What Happened
Earlier this month, I spoke at the Gartner Security & Risk Management Summit about a blind spot most security programs are still not accounting for - how attackers are circumventing AI security programs by using legacy infrastructure to hijack AI agents. AI adoption is moving faster than security programs can account for. Roughly 71% of organizations are piloting AI agents across their
Why It Matters
The article reports that attackers are increasingly hijacking AI agents indirectly via legacy infrastructure, exploiting weaknesses in older servers, IAM/AD configurations, cloud storage, and misconfigured identity relationships instead of attacking the AI models directly.[1][3][10] It describes how AI agents inherit the permissions and exposures of these legacy systems, creating end-to-end attack paths where issues like unpatched application servers, misconfigured Active Directory, and stolen cloud keys can be chained to reach AI knowledge bases and tools.[1][3][10] From a CyberSE.AI perspective, this illustrates a high-risk pattern of AI agent abuse driven by inadequate identity, access, and exposure management around agents and their dependencies, requiring redesign of agent access models with least privilege, zero trust principles, and strong isolation of AI-related assets.[1][3][4] Practically, organizations should map and continuously test attack paths from legacy components into AI agents, harden identities and permissions, and adopt ongoing red teaming and architectural reviews to ensure AI agents cannot be used as a powerful pivot into sensitive data and systems.[1][2]
CyberSE Analysis
This signal maps to AI agent abuse.

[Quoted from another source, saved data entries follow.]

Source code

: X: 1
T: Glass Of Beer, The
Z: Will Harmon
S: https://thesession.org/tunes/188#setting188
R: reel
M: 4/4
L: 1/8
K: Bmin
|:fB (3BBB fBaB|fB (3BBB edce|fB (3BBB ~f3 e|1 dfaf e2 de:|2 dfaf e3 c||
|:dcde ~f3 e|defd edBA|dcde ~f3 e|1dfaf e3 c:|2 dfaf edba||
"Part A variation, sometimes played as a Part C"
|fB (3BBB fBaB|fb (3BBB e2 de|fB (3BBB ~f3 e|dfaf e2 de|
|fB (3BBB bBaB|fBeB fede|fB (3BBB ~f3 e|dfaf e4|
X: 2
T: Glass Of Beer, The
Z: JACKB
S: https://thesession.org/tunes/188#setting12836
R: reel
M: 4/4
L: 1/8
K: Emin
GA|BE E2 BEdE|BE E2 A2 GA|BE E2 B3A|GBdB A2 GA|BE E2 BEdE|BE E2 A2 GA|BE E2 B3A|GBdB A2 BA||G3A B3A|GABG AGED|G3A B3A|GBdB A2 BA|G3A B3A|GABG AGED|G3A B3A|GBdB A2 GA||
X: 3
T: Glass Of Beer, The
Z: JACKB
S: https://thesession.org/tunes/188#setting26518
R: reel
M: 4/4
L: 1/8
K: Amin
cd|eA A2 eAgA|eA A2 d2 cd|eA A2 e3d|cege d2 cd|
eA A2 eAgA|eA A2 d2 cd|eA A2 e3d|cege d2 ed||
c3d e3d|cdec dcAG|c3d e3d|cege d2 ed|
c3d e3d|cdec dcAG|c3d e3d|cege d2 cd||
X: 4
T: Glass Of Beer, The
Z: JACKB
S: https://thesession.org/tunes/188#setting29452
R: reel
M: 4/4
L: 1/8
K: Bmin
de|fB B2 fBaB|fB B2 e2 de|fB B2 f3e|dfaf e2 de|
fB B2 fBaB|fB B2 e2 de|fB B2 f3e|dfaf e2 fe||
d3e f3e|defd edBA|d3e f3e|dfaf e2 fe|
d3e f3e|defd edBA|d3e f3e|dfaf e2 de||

Organizations using AI agents, LLM APIs, SaaS integrations, or sensitive data workflows should review whether this class of issue could create unauthorized tool execution, data leakage, weak approval gates, or unmanaged supply-chain exposure.
Recommended Actions
- Restrict AI agent tool permissions and production write paths.
- Review sensitive data access across prompts, logs, embeddings, memory, and SaaS integrations.
- Add human approval workflows for high-impact or state-changing actions.
- Run prompt injection and indirect prompt injection tests against affected workflows.
- Document the owner, control gap, and remediation deadline for this risk class.